“If teachers are not engaging in academic dialogue centered on the content they teach and how people learn, then it is highly unlikely that they are engaging their students in these practices either.”
(West & Cameron, 2013, p. 3)
Although coaches sometimes facilitate content-focused workshops,
most opportunities to build teachers’ mathematics content knowledge occur in
the context of established school routines: planning for instruction, modeling
or co-teaching a lesson, and reviewing student work. Occasions to grow
teachers’ understanding of the mathematics curriculum are sometimes
pre-arranged, such as when a coach works with a team to plan a unit of study or
when a coach talks with an individual teacher about the big mathematical ideas
embedded in a lesson which will be co-taught.

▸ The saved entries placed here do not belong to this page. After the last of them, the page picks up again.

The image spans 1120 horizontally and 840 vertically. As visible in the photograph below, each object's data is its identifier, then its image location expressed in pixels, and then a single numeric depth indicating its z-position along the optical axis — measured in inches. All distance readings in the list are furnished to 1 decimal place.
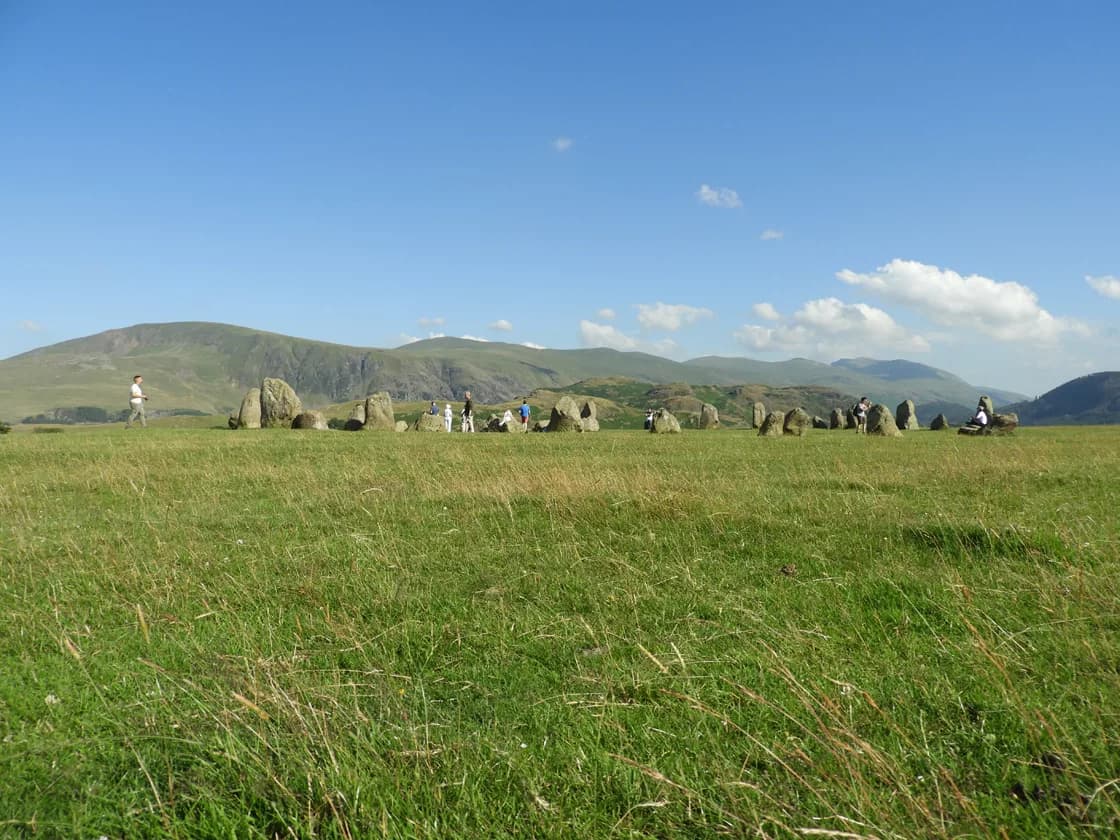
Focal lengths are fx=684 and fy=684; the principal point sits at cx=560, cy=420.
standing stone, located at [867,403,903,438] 1492.4
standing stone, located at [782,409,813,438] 1427.2
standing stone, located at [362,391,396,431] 1510.8
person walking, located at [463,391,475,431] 1608.3
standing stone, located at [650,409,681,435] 1485.0
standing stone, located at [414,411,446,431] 1641.4
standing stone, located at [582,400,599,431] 1651.1
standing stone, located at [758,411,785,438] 1402.6
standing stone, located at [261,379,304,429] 1488.7
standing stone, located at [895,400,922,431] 1876.2
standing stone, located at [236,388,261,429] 1487.5
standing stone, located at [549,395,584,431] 1566.2
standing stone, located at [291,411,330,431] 1472.1
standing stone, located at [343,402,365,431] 1536.9
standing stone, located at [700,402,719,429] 1962.4
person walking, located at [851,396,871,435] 1610.0
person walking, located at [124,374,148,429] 1263.4
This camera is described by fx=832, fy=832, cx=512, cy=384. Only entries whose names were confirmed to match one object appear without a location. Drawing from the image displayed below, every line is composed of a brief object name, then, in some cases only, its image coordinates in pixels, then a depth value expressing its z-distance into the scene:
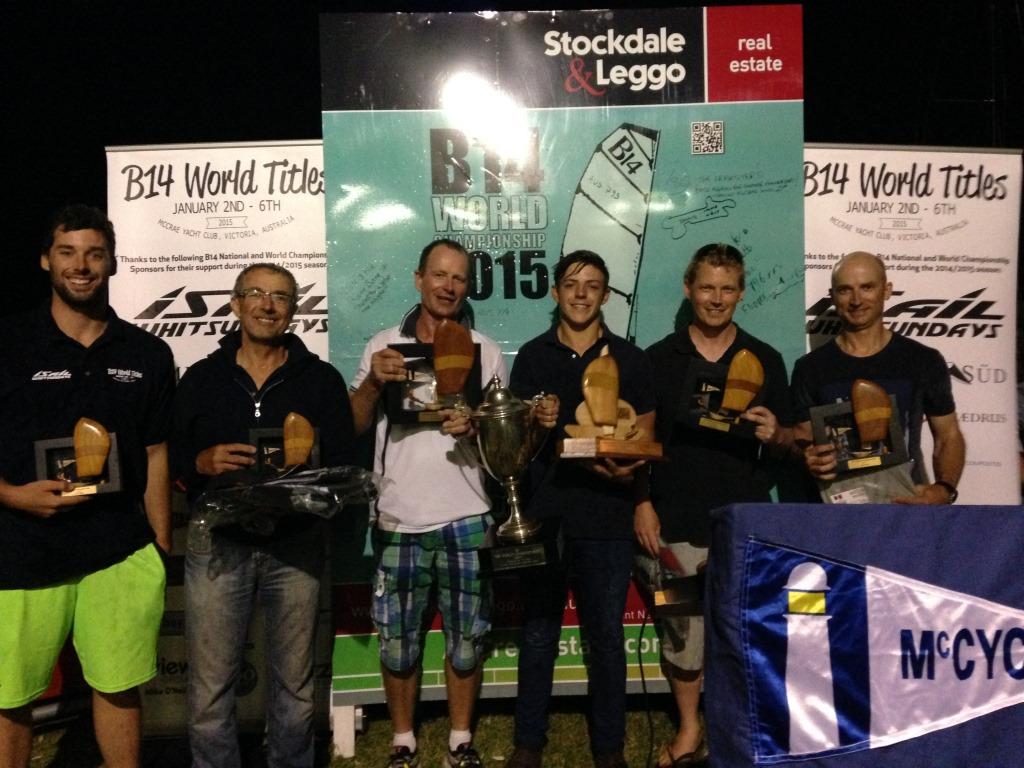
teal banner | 3.59
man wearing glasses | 2.77
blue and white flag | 2.02
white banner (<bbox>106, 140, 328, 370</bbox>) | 3.72
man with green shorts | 2.57
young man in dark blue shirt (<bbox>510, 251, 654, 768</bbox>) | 3.00
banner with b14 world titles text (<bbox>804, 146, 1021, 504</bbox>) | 3.80
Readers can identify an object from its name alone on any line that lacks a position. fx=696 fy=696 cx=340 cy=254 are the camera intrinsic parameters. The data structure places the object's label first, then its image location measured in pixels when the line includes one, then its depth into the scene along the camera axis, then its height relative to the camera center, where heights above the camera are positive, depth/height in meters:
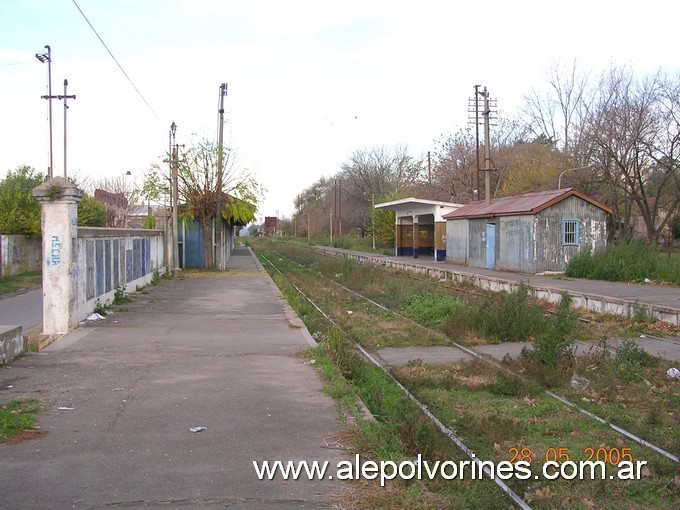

The chance to help teachers gain a deeper understanding of mathematics also occurs spontaneously. Perhaps a teacher comes to the coach with a question about an upcoming lesson on stem-and-leaf plots. Or, as she discusses her students’ assessment results, a teacher recognizes that she needs to develop her own number sense for fractions. Coaches should be on the lookout for these teachable moments because they allow for just-in-time learning which is relevant to the teacher’s needs and can be immediately implemented.
Deepening teachers’ mathematical content knowledge is also achieved when coaches work with teachers across grade levels, building appreciation for how students’ mathematical knowledge and skills grow over time and how the building blocks of mathematical understandings lay a foundation for future learning. Just as student learning is strengthened when students see connections between mathematical ideas, teachers’ understanding of the mathematics curriculum is strengthened when they come to see how learning connects and builds across grade levels. Coaching vertical teams is a powerful coaching structure because it helps to create a shared vision of best practice across a school community. This work often involves school administrators and therefore offers the additional benefit of strengthening leaders’ understanding of mathematics teaching and learning. It permits administrators to gain insight into ways they can support teachers who are working to improve their mathematics instruction.
In The Math Coach Field Guide: Charting Your Course, mathematics coach Leyani von Rotz describes how she expanded her teachers’ understanding of the mathematics curriculum by asking each grade level team to plan a lesson that represented an aspect of math learning important at their grade level. On a large bulletin board, the teams displayed samples of student work from their lessons. During grade-level meetings, von Rotz asked teachers to talk about what they noticed in the student work across grade levels and to discuss implications for their own math instruction. Von Rotz felt that discussions around this bulletin board deepened her teachers’ understanding of the mathematics they were charged with teaching and resulted in increased communication about mathematics teaching and learning across grade levels. |
References:
Felix, C., & Snowdy, P. (Eds.). (2006). The math coach field guide: Charting your course. Sausalito, CA: Math Solutions.
West, L., & Cameron, A. (2013). Agents of change: How content coaching transforms teaching & learning. Portsmouth, NH: Heinemann.